3rd Gear: Even Europe Is Struggling With EV Adoption
Slowly but surely, electric vehicle adoption here in the U.S. is growing, with battery-powered cars accounting for more than seven percent of new car sales in July 2024. However, uptake here in America is often compared to Europe, where countries like Norway have seen an incredible rate of EV adoption.
Now, a new report has revealed that all may not be quite so rosy across the pond with automakers struggling to get new buyers behind the wheels of their all-singing, all-dancing electric vehicles, reports Bloomberg:
Volkswagen AG and Volvo Car AB this week scaled back grand ambitions to challenge Tesla Inc. and new Chinese rivals. The reasons for the setbacks are twofold: there aren’t enough affordable models to move past early adopters and the wealthy, and reduced government incentives have further sapped customer interest.
The result has been a sharp decline in sales. In July, deliveries of battery-powered cars fell more than 10% across the region, mainly due to a 37% plunge in Germany — the region’s biggest market. The development caught manufacturers off guard and led to a mismatch between investment plans and market realities.
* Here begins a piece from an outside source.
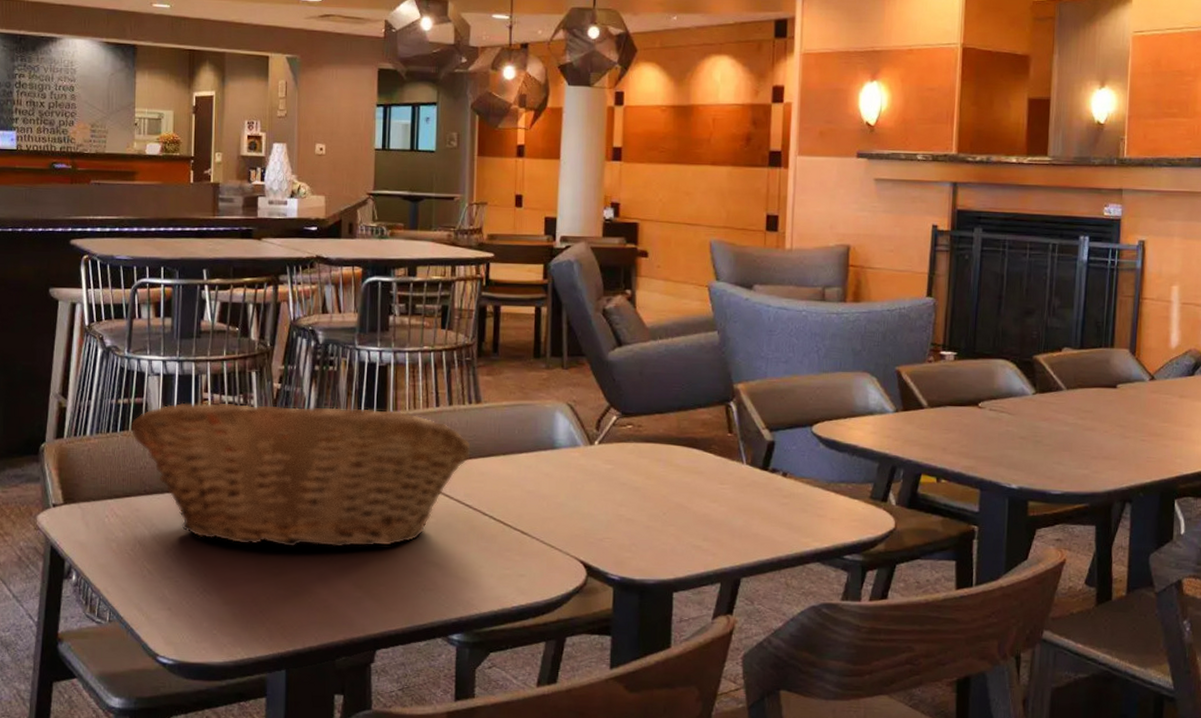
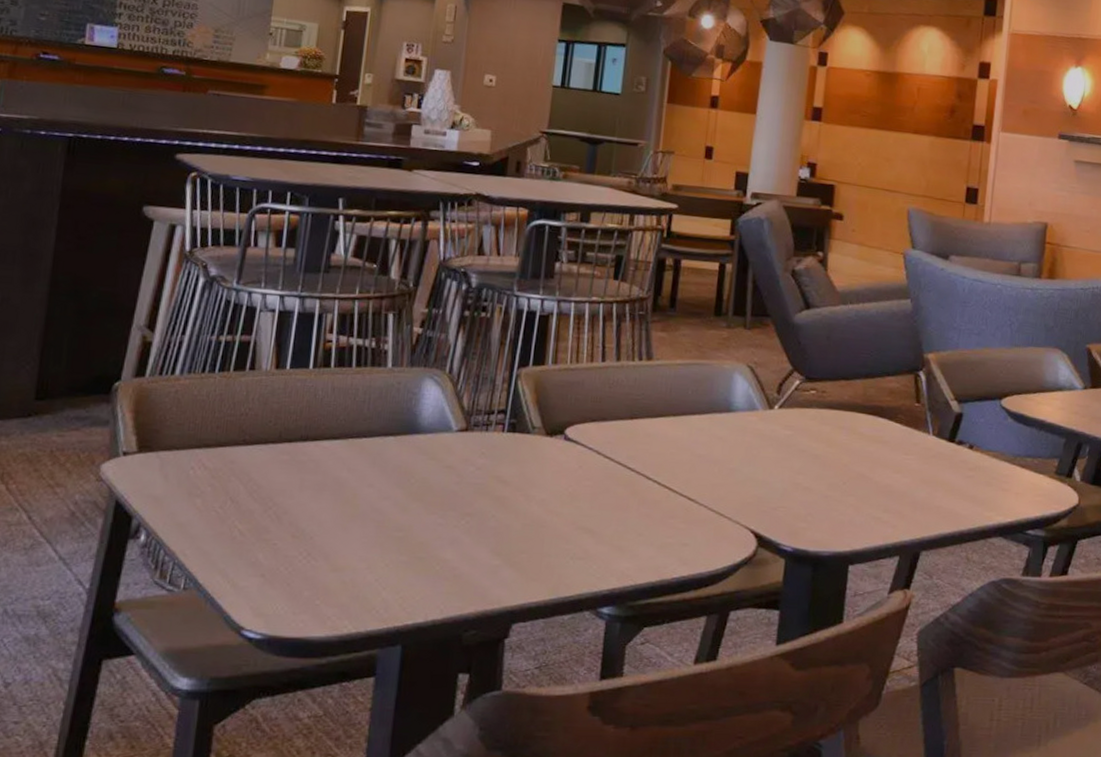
fruit basket: present [130,402,471,548] -> none [232,343,638,510]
The strategic shifts risk setting Europe back in the global battle for the future of the auto industry. While the path might be bumpy, there’s broad consensus that personal transport needs to shift away from fossil fuels to stem the worst effects of climate change.
Europeans aren’t only reluctant to buy electric cars, they’re also apparently reluctant to buy cars full stop. Auto sales across the bloc remain five percent down on pre-pandemic levels, while here in America the industry has largely bounced back from the effects of the pandemic and the ensuing supply chain issues that followed.
4th Gear: Japan Plows Billions Into New Battery Plants
While Europe may be falling out of love with EVs and America is going all in on hybrid power, Japan appears to be plowing ahead as planned with the country pledging an enormous new fund to support expansion of its EV production capacity going forward.
According to a new report from Reuters, lawmakers in Japan have greenlit a new round of funding worth an estimated $2.4 billion to support new battery production sites across the country:
The government will support 12 projects for storage batteries or those for their parts, materials or production equipment by up to 350 billion yen ($2.44 billion), Minister of Economy, Trade and Industry Ken Saito told reporters.
“We hope that these efforts will strengthen Japan’s storage battery supply chain and the storage battery industry’s competitiveness,” Saito said.
The move will help expand the country’s annual production capacity for storage batteries by around 50% to 120 gigawatt-hours (GWh), from 80 GWh currently, Japanese media reported earlier on Friday.
The funds will be split between projects from automakers like Toyota and Nissan, as well as tech giant Panasonic which has plans for an EV energy unit to be run in collaboration with Subaru and Mazda.
Japan’s latest funding aimed at improving its EV infrastructure follows another billion-dollar investment in the space last year, which also included funds to improve battery production across the country.